Download: 'Saint Omer' Co-Writer/Director Alice Diop On Her Inspiration For the Acclaimed French Legal Drama
You’ve not seen a film quite like Alice Diop’s Saint Omer.
The French-language legal drama, selected as France’s official entry into the Best International Feature category at the 95th Academy Awards, dives into the trial of Laurence Coly, an intelligent but reserved young woman accused of leaving her toddler daughter on the beach to be swept away by the sea. Having observed the similar 2016 court case of Fabienne Kabou, Diop uses this film to explore motherhood, race, and the world of French immigrants. Saint Omer is particularly unique as it holds no judgment on its central characters, and it provides no easy answers. Rather, it leverages the amazing performances of Kayije Kagame and Guslagie Malanga to explore a controversial case through a window of compassion and understanding.
Here, in an interview with co-writer and director Alice Diop through a French language interpreter, we explore the origins of this fantastic film. She talks about the real-life case that inspired her thoughtful exploration of the material. She also talks about the application of her documentary filmmaking experience on her first narrative feature. Finally, she talks about the gratitude she feels for her film’s selection as France’s official entry in the 2023 International Feature Oscar race.
Saint Omer will be released in the US on January 13, 2023.
Awards Daily: Alice, prior to making Saint Omer, you directed several documentaries. I’m curious as to what subjects most interest you in your documentary focus.

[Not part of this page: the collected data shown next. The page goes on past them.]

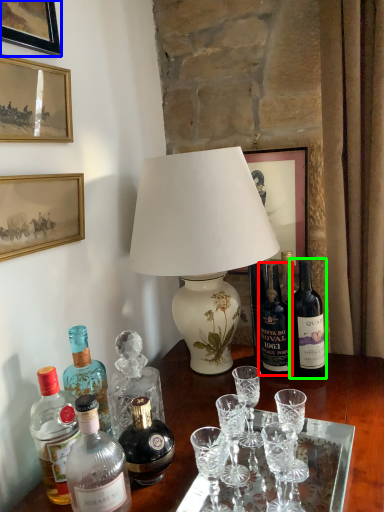
Question: Based on their relative distances, which object is nearer to bottle (highlighted by a red box)? Choose from picture frame (highlighted by a blue box) and bottle (highlighted by a green box).

Choices:
 (A) picture frame
 (B) bottle

Answer: (B)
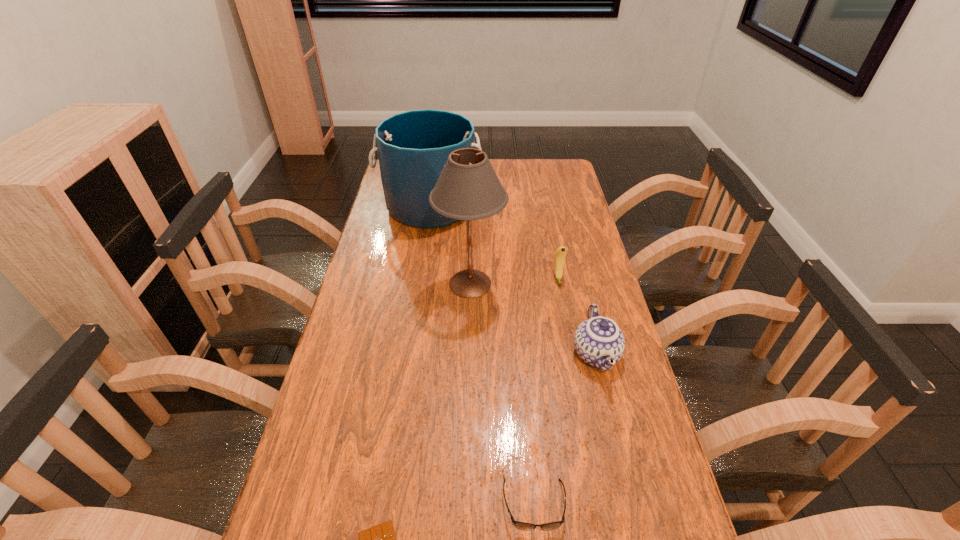
The image size is (960, 540). I want to click on vacant space that's between the sunglasses and the table lamp, so click(502, 394).

Identify the location of empty space that is in between the farthest object and the fourth farthest object. The image size is (960, 540). (514, 280).

Identify the location of free area in between the banana and the fifth shortest object. (494, 242).

Where is `free spot between the farthest object and the tallest object`? free spot between the farthest object and the tallest object is located at coordinates (450, 245).

Image resolution: width=960 pixels, height=540 pixels. I want to click on vacant space that is in between the chinaware and the second shortest object, so click(x=565, y=429).

Find the location of `free spot between the fourth farthest object and the sunglasses`. free spot between the fourth farthest object and the sunglasses is located at coordinates (565, 429).

The image size is (960, 540). Find the location of `free spot between the second shortest object and the bucket`. free spot between the second shortest object and the bucket is located at coordinates (482, 356).

At what (x,y) coordinates should I click in order to perform the action: click on free space between the banana and the second shortest object. Please return your answer as a coordinate pair (x, y). Looking at the image, I should click on (546, 392).

The width and height of the screenshot is (960, 540). In order to click on vacant area that lies between the bucket and the banana in this screenshot , I will do `click(494, 242)`.

In order to click on object that is the third nearest to the sunglasses in this screenshot , I will do [x=468, y=188].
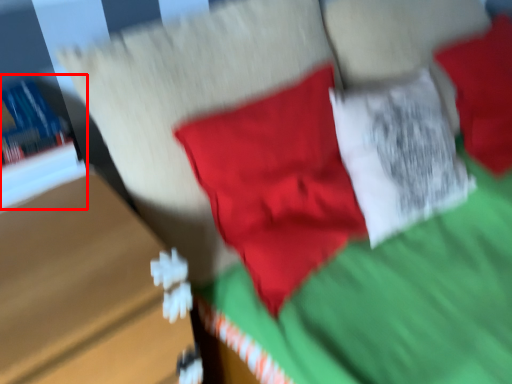
Question: From the image, what is the correct spatial relationship of book (annotated by the red box) in relation to table?

Choices:
 (A) left
 (B) right

Answer: (A)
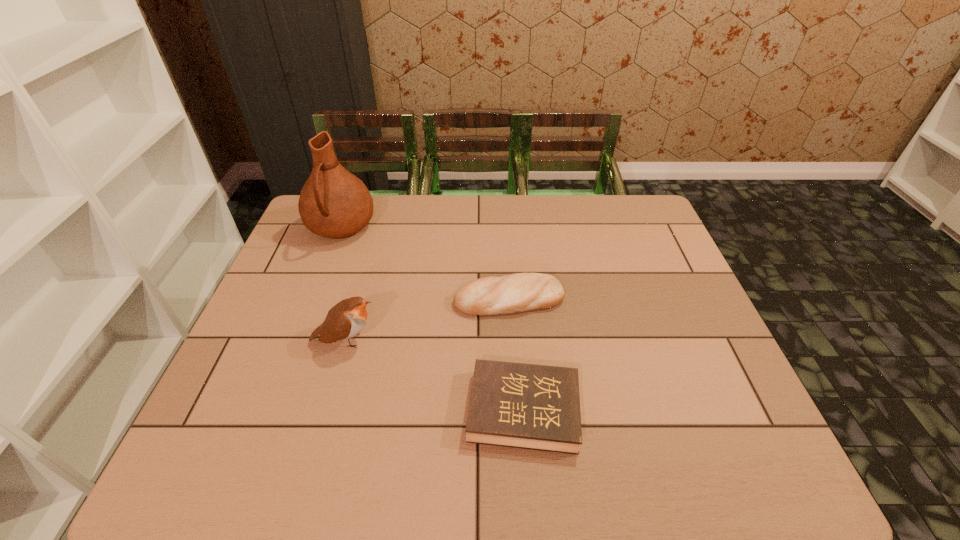
Find the location of a particular element. The image size is (960, 540). the tallest object is located at coordinates (333, 203).

Where is `the farthest object`? This screenshot has width=960, height=540. the farthest object is located at coordinates (333, 203).

This screenshot has width=960, height=540. I want to click on bird, so click(346, 319).

This screenshot has height=540, width=960. I want to click on the third shortest object, so click(346, 319).

Identify the location of the second farthest object. (519, 292).

What are the coordinates of `the second shortest object` in the screenshot? It's located at (519, 292).

Find the location of `the nearest object`. the nearest object is located at coordinates (528, 406).

Find the location of a particular element. This screenshot has width=960, height=540. hardback book is located at coordinates (528, 406).

This screenshot has width=960, height=540. Identify the location of free space located on the side of the farthest object with the handle. (323, 276).

At what (x,y) coordinates should I click in order to perform the action: click on vacant space located at the face of the bird. Please return your answer as a coordinate pair (x, y). Looking at the image, I should click on click(511, 340).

Alice Diop: As a documentary filmmaker, I wasn’t focused on specific stories or issues. It’s more about my encounters with people, locations, and how those encounters enable me to comment on what I see. More generally, when I make a movie, whether it is fiction or documentary, I like to use it to interrogate the society I live in and the world I live in.
So what helped me as a documentary filmmaker is that it has enabled me to see the intensity of the reality I’m looking at. As a documentary filmmaker, I think I feed from reality, and I’m able to recognize places of intensity. When I attended [the trial of Fabienne Kabou], I immediately realized that what I was going through. What I was going through was really, really intense, and I decided to use the transcript from the trial as a primary source for my film.
Awards Daily: What was your connection to the case of Fabienne Kabou that inspired you to make Saint Omer?
Alice Diop: It was really confusing for me to try to figure out exactly how the story of Fabienne Kabou connected with mine. But I feel as a Black woman, it’s probably the primary way I was able to connect to Fabienne Kabou because I was surrounded with people like her and also with mothers like the one she had, mothers affected by the melancholy of exile.
Awards Daily: Can you talk about the casting process? How did you find the two actresses to play these challenging roles?
Alice Diop: I met those actresses totally randomly, but it was when I was starting writing the script for the film. There was something that I felt about those women and that influenced my writing of the screen as a documentary filmmaker. I based my character on who you know people are that comes from my background as a documentary filmmaker, and I feel like that’s why the acting of those women is so organic in the film.
Awards Daily: The film has obviously been very warmly received from film festivals and is now the selection for France to the Academy Awards for next year. What does that mean to you as a filmmaker?
Alice Diop: It’s a great honor to represent France with this film. Saint Omer is a film directed by a Black woman with two Black women in the lead roles. This is a political statement in itself. It is really the culmination of a political struggle, my own political struggle, in the way I want to redefine the imagination and the narrative that can be told. I am now in the position that I can reach a bigger audience. I can also try to now represent the topics and subject matters that have been dear to me for more than 20 years, both as a documentary filmmaker and as a fiction filmmaker.